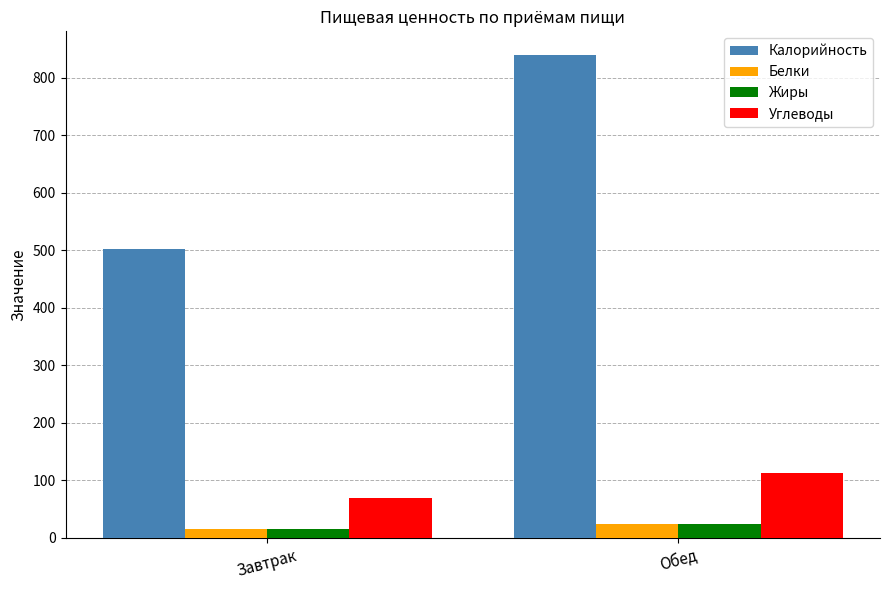

Read the Жиры value at Завтрак, to the nearest 5.

15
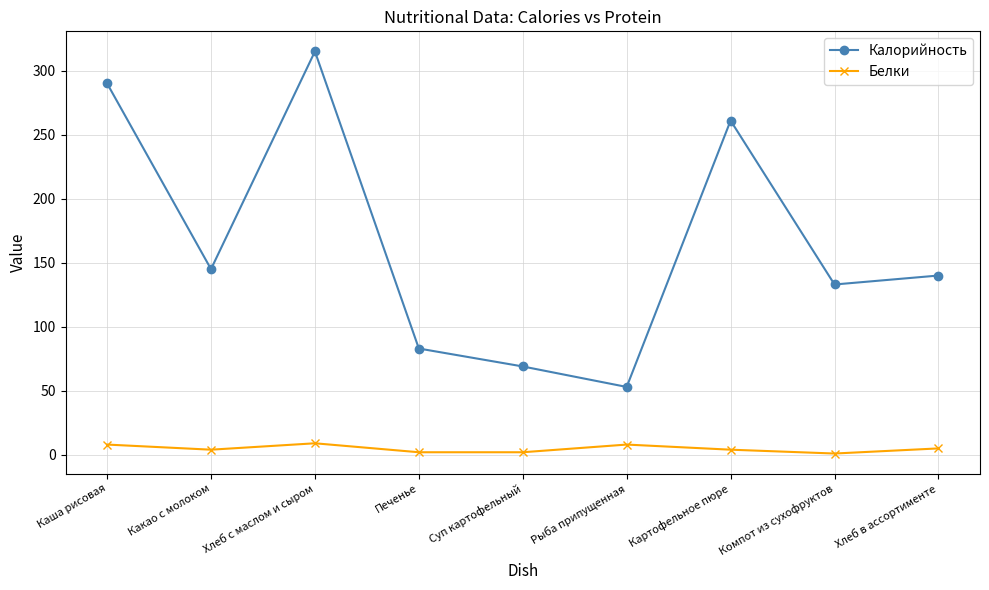

What is the minimum value for Калорийность?

53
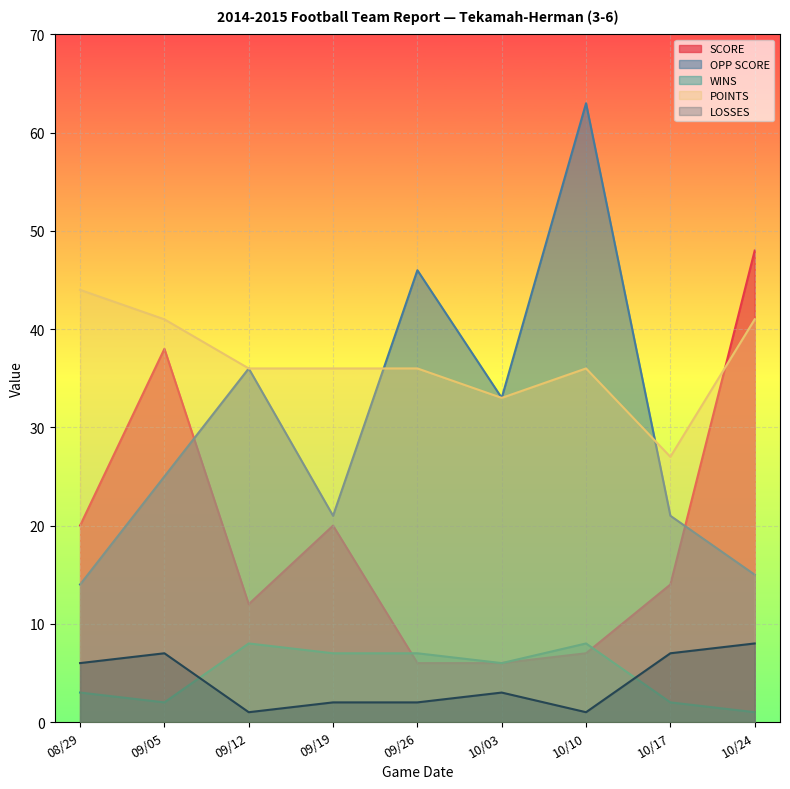

Rank the categories by POINTS value from lowest to highest.

10/17, 10/03, 09/12, 09/19, 09/26, 10/10, 09/05, 10/24, 08/29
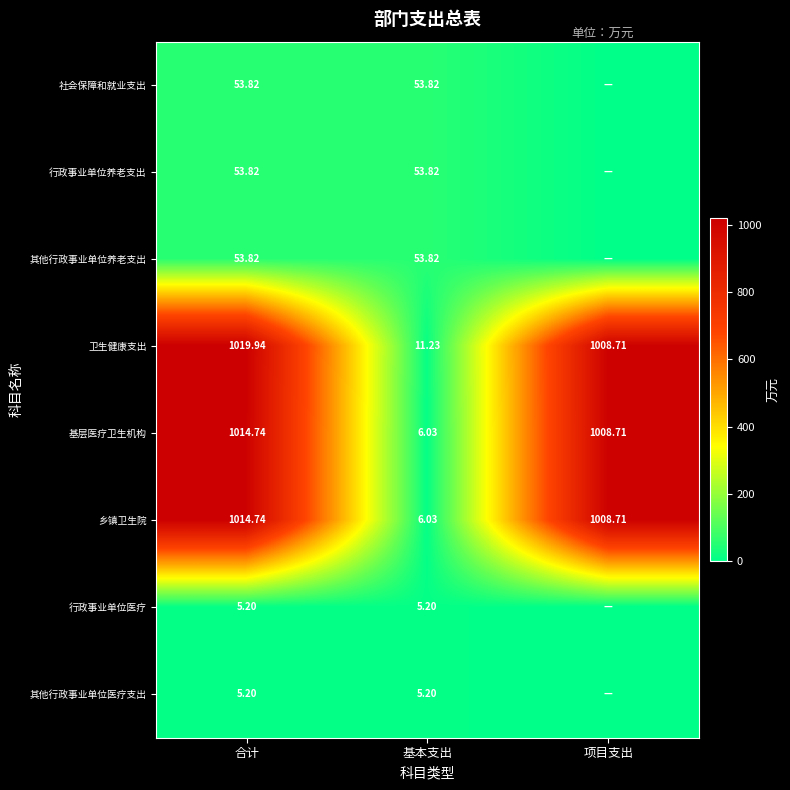

Which category has the lowest value in the 基层医疗卫生机构 series?

基本支出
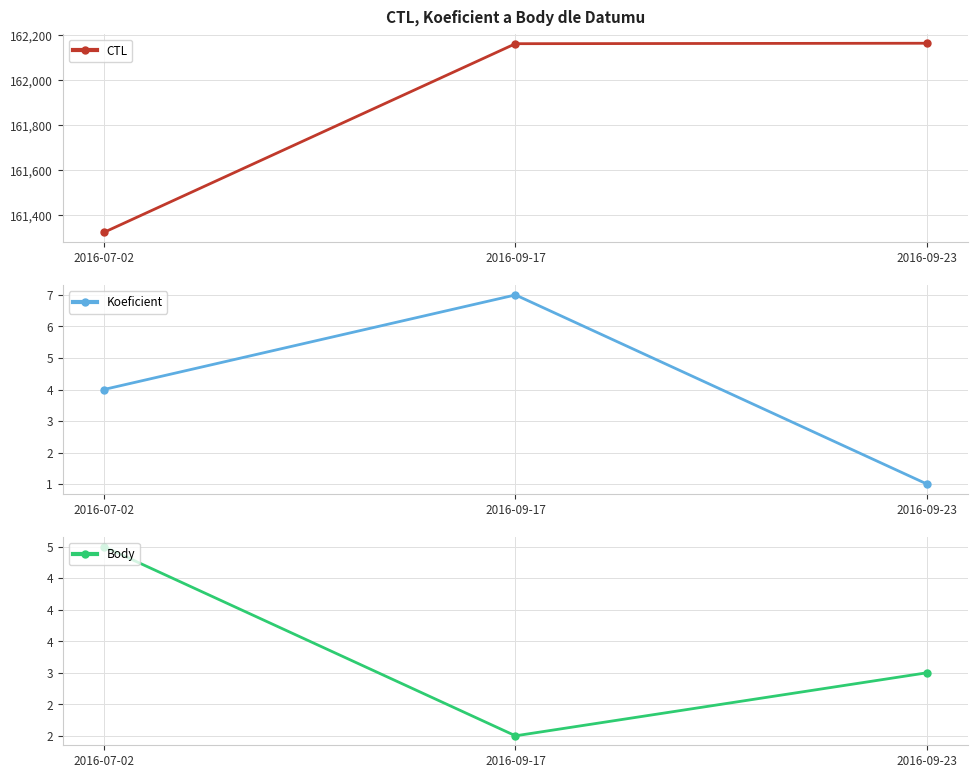

At which label is Body closest to 3?

2016-09-23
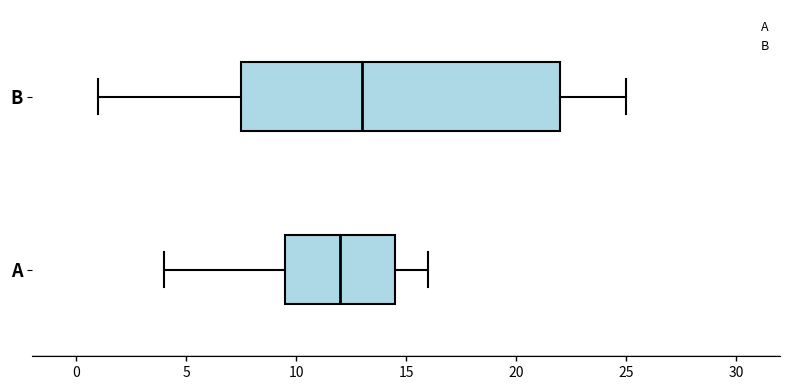

Which box's median line is the furthest to the left?

A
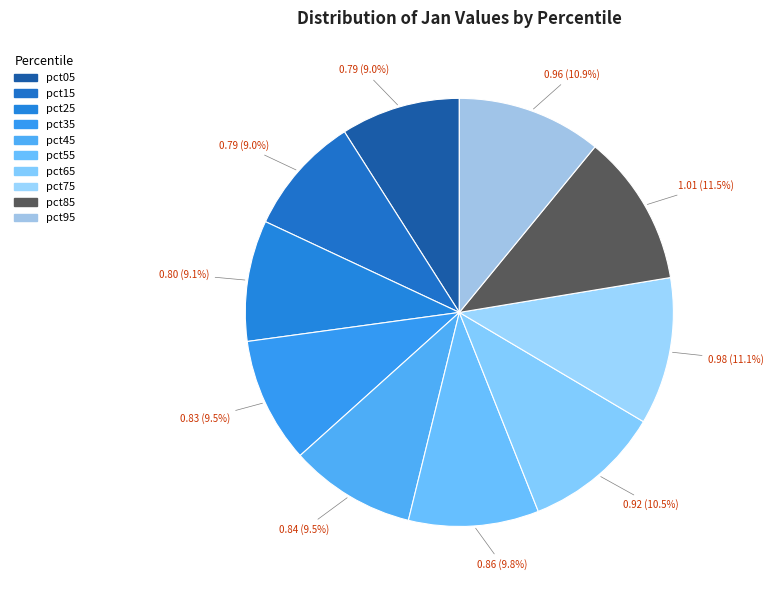

Which category has the smallest portion of the pie?

pct15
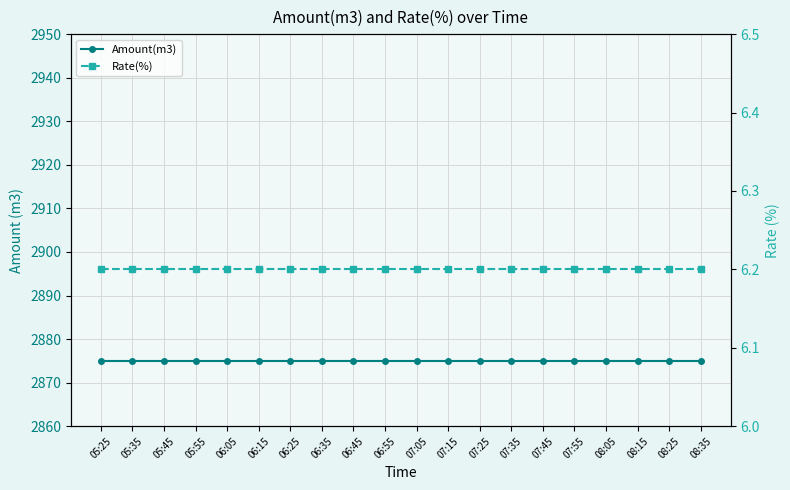

What is the difference between the highest and lowest values at 05:25?

2868.8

—————

Your instructions ▸ Rewrite the entries above as a numbered list, one line per item, skipping blank lines and leaving out the pictures.

Response ▸
1. Read the Жиры value at Завтрак, to the nearest 5.
2. 15
3. What is the minimum value for Калорийность?
4. 53
5. Rank the categories by POINTS value from lowest to highest.
6. 10/17, 10/03, 09/12, 09/19, 09/26, 10/10, 09/05, 10/24, 08/29
7. Which category has the lowest value in the 基层医疗卫生机构 series?
8. 基本支出
9. At which label is Body closest to 3?
10. 2016-09-23
11. Which box's median line is the furthest to the left?
12. A
13. Which category has the smallest portion of the pie?
14. pct15
15. What is the difference between the highest and lowest values at 05:25?
16. 2868.8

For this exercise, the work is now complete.